I then implemented a variation of a span query which I call SpanWithinQuery
which allows me to search for "fox WITHIN nickname". The way it's
implemented is a SpanNearQuery on annot:nick and annot:/nick, and whenever
a match is found for 'fox', it makes sure that the position falls within
the range of the nick annotation. Quite simple.
The problem I ran into is when the annotation spans a single position, in
which case the start and end annotation are indexed in the same position.
So e.g. in the example above, if "brown" was further annotated as "color",
I'd have annot:color and annot:/color indexed in position 15. Now when I
execute a SNQ(annot:nick, annot:/nick, slop=MAX_INT, ordered=true), I get 0
results.
I tracked this down to NearSpansOrdered.docSpansOrdered(), which documents
and implements the check to require that if the spans start in the same
position, their end position must not be the same.

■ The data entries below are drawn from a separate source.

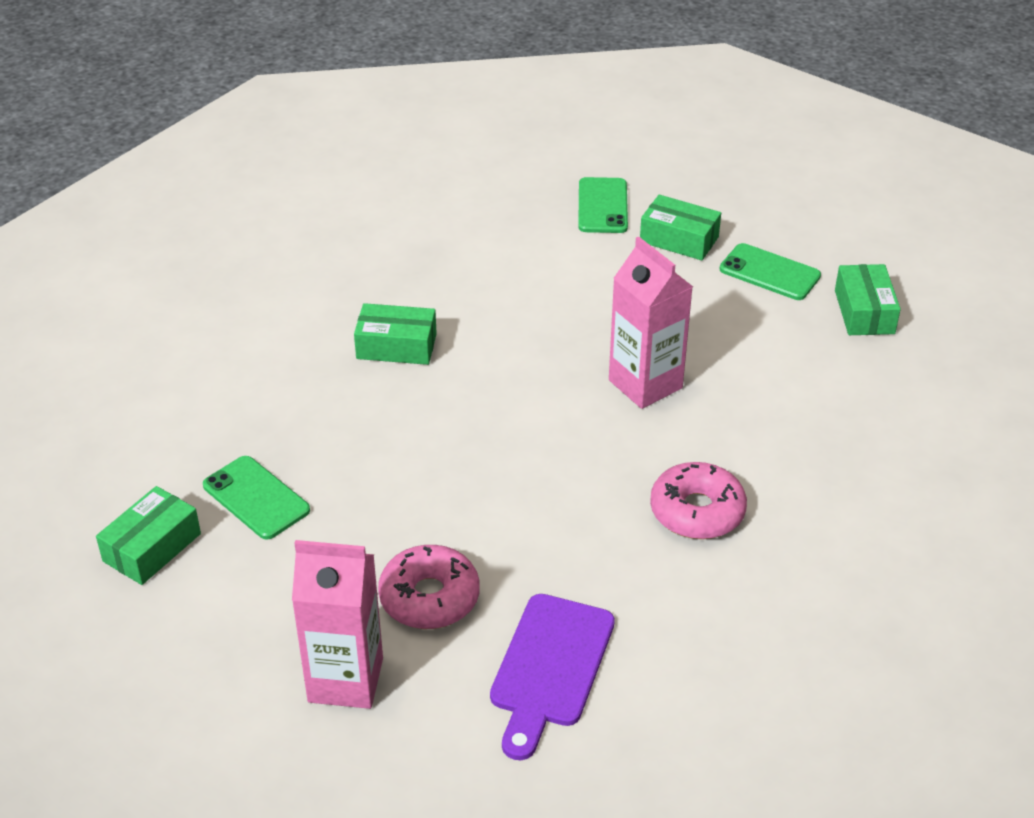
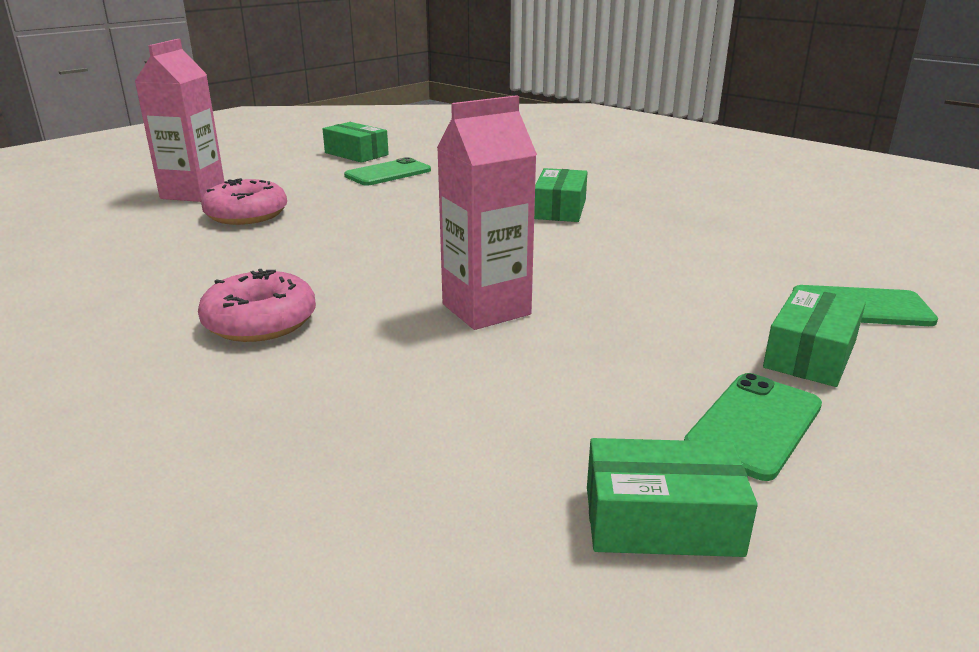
camera: 95 degrees right, 15 degrees down
(550, 667) = (130, 248): purple cutting board -> none

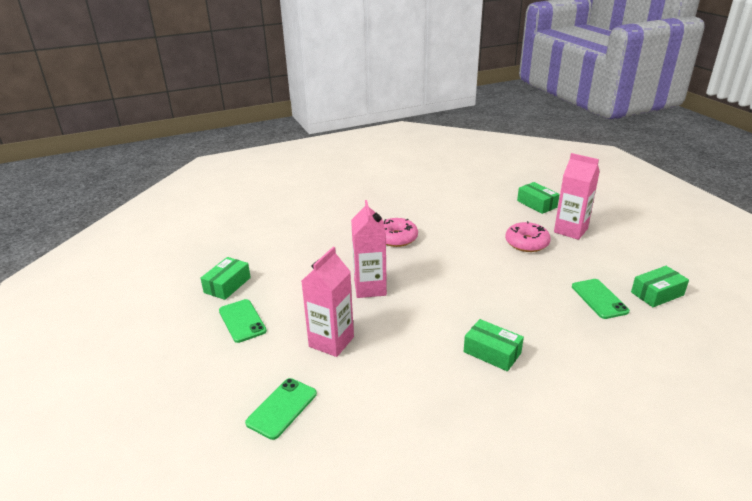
camera: 115 degrees right, 5 degrees up
(677, 308) = (331, 342): none -> pink carton
(810, 354) = (264, 361): green box -> green box (537, 204)

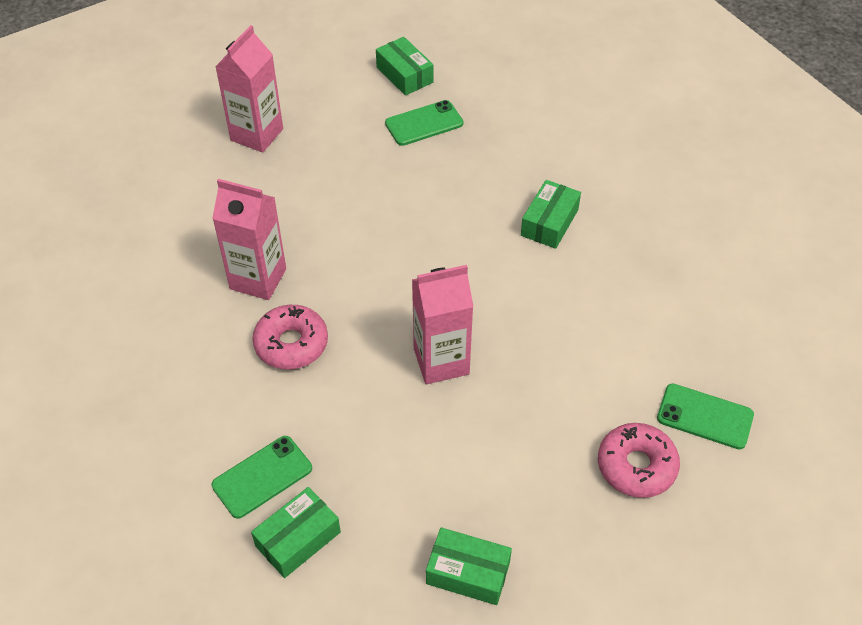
camera: 100 degrees left, 20 degrees up
(242, 321) = (556, 516): green phone -> green phone (262, 477)
(331, 342) = (573, 388): pink carton -> pink carton (258, 279)
(526, 243) = (296, 183): pink donut -> pink donut (636, 466)
(537, 204) = (172, 166): green box -> green box (298, 539)

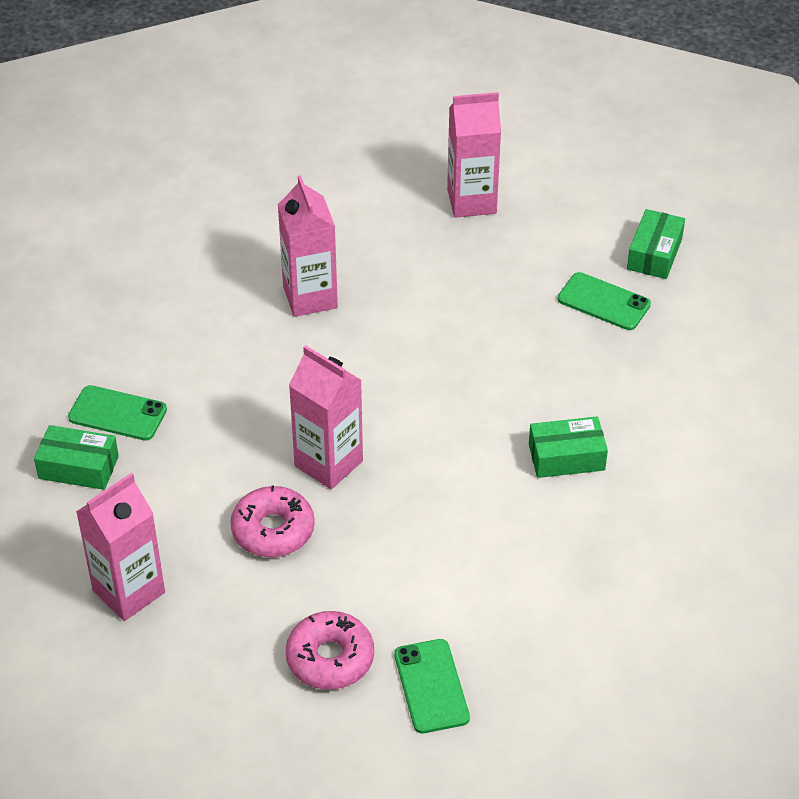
camera: 55 degrees right, 5 degrees down
(291, 344) = (261, 357): pink donut -> pink donut (273, 530)
(468, 573) = (129, 591): green box -> pink carton

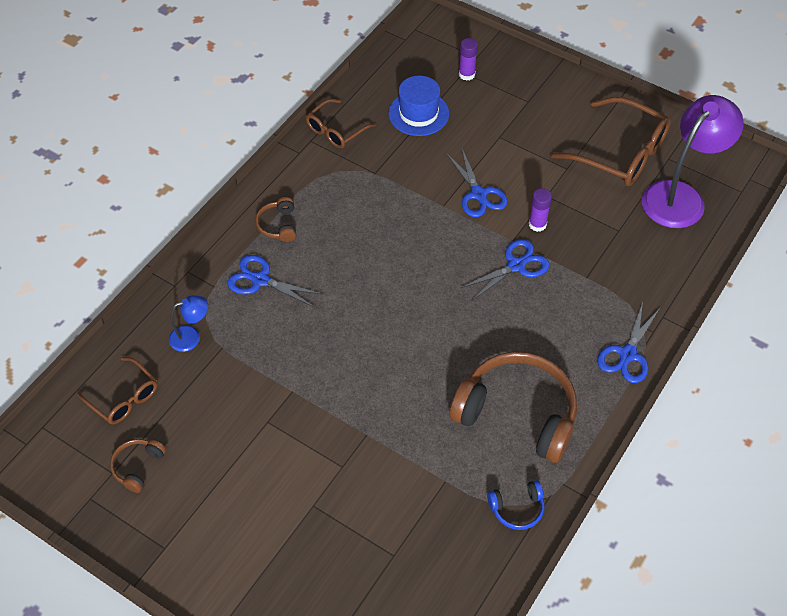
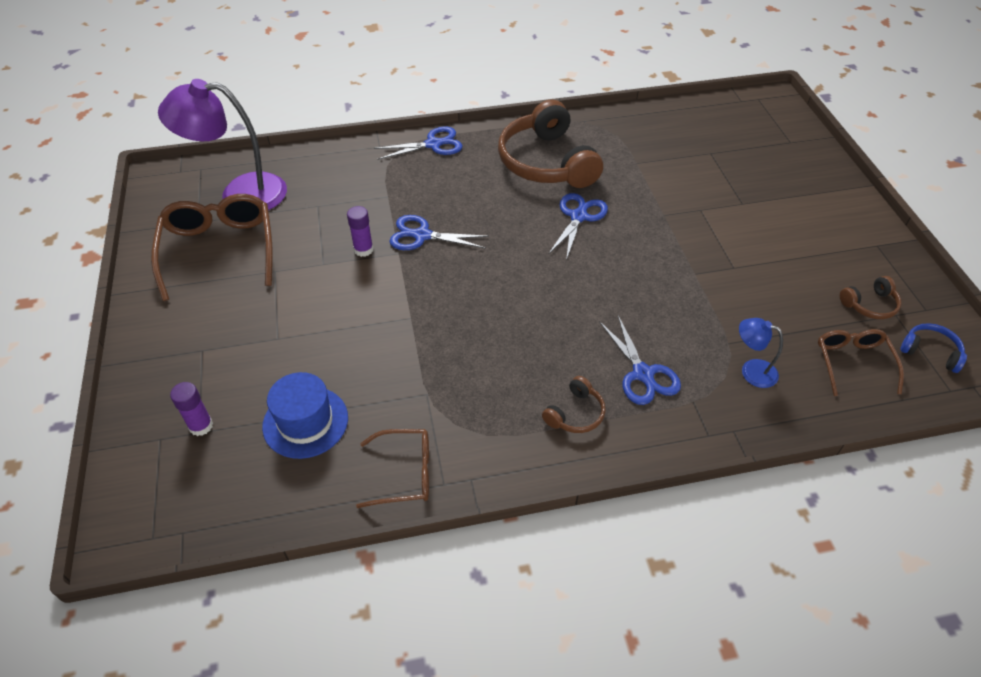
camera: 135 degrees left, 5 degrees down
(478, 194) = (369, 304): blue scissors -> blue scissors (578, 217)
(517, 509) = (608, 127): blue headphones -> blue headphones (930, 352)

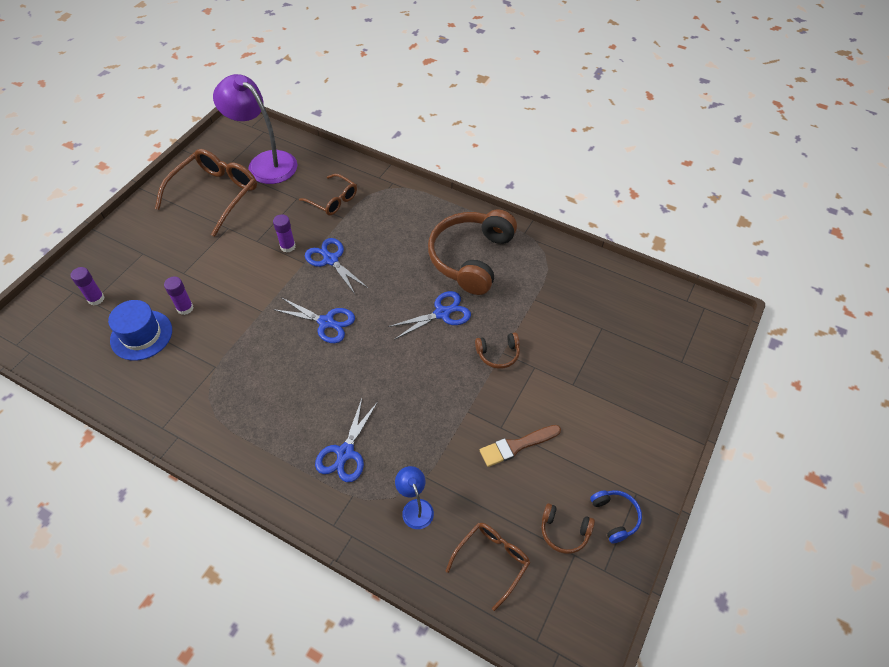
camera: 40 degrees right, 5 degrees up
(323, 367) = (185, 308): none -> purple glue stick
(405, 473) = (152, 405): brown glasses -> brown glasses (333, 200)
(433, 144) = (413, 196): blue scissors -> blue scissors (326, 322)
(575, 413) = (276, 445): brown headphones -> brown headphones (498, 354)
(762, 272) = (516, 446): none -> brown brush
(930, 352) = (561, 602): blue headphones -> blue headphones (615, 517)

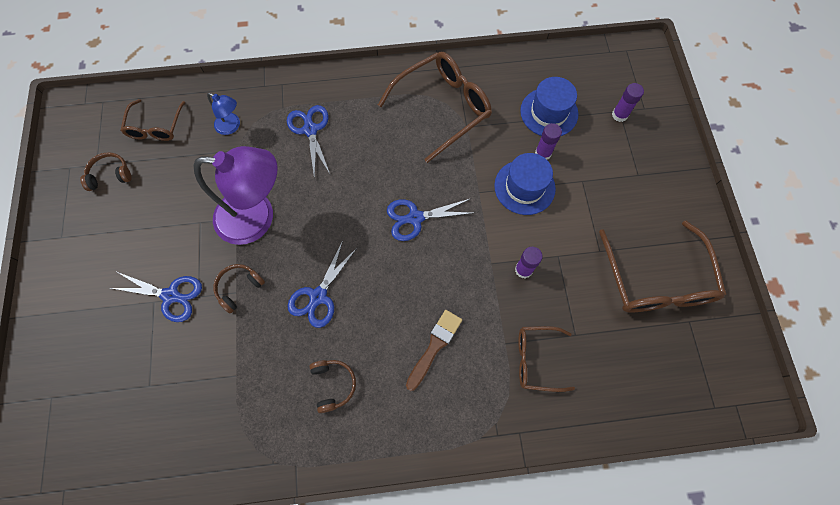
camera: 145 degrees right, 15 degrees up
(215, 396) = (443, 108): none -> brown glasses
(226, 294) = (524, 187): none -> blue hat
(265, 163) = (659, 360): purple lamp -> purple lamp (257, 217)
(330, 260) = (470, 283): blue scissors -> blue scissors (170, 295)
(471, 258) = (333, 385): brown headphones -> brown headphones, size x0.44
(516, 446) = (178, 215): brown brush -> brown brush (434, 346)
(615, 517) = (73, 208): blue headphones -> none

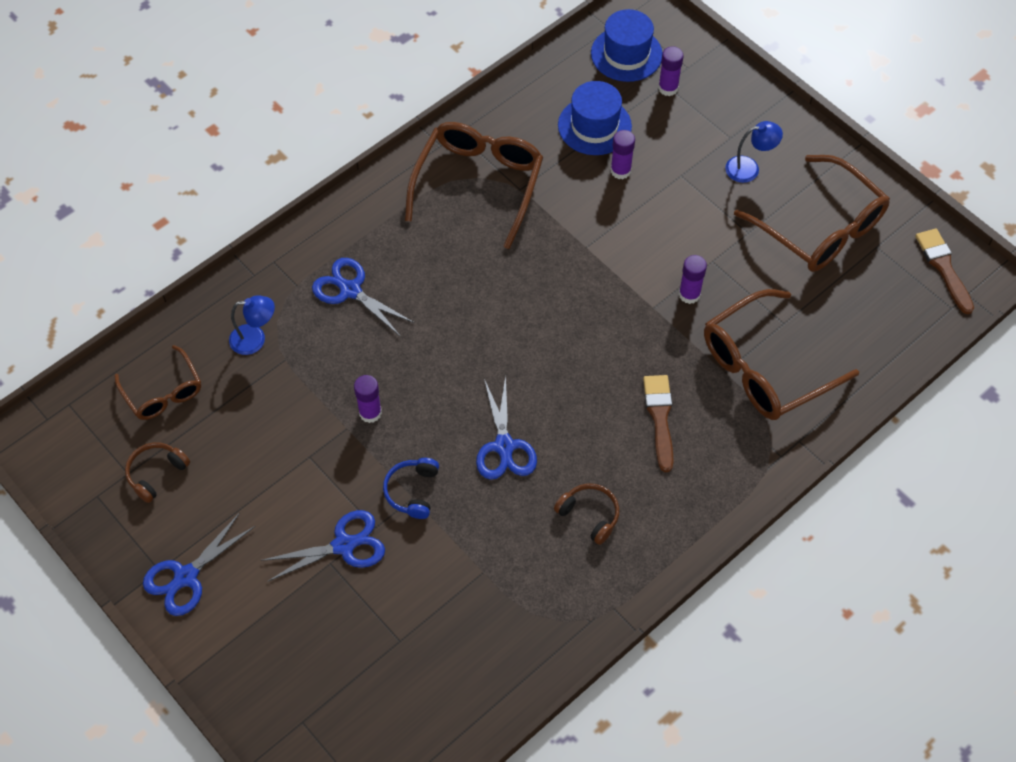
camera: 35 degrees left, 10 degrees down
(239, 288) = (412, 491): brown headphones -> blue headphones
(257, 217) = (370, 413): purple lamp -> purple glue stick
(415, 218) = (541, 311): blue scissors -> blue scissors (186, 576)
(524, 187) = (628, 215): blue hat -> blue hat (626, 54)
(536, 359) = (765, 367): brown glasses -> brown glasses, size x1.73
(635, 204) = (749, 168): none -> blue lamp
(731, 371) = (943, 267): none -> brown brush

If you forget about all the preface I wrote above, I have a basic question
about the semantics of SNQ. I tried a simple case -- SNQ("fox", "fox") and
I get 0 results. Is this a bug in SNQ itself, or it's not built to find
spans that are identical in their start/end positions, and I should use
another variant of SpanQuery?
BTW, I'm aware that the way I play with the annotated text could probably
be done in other ways, e.g. index annot:color with a payload with the span
range, but for now I'd like to know if SNQ (or NearSpansOrdered) has a bug.
Shai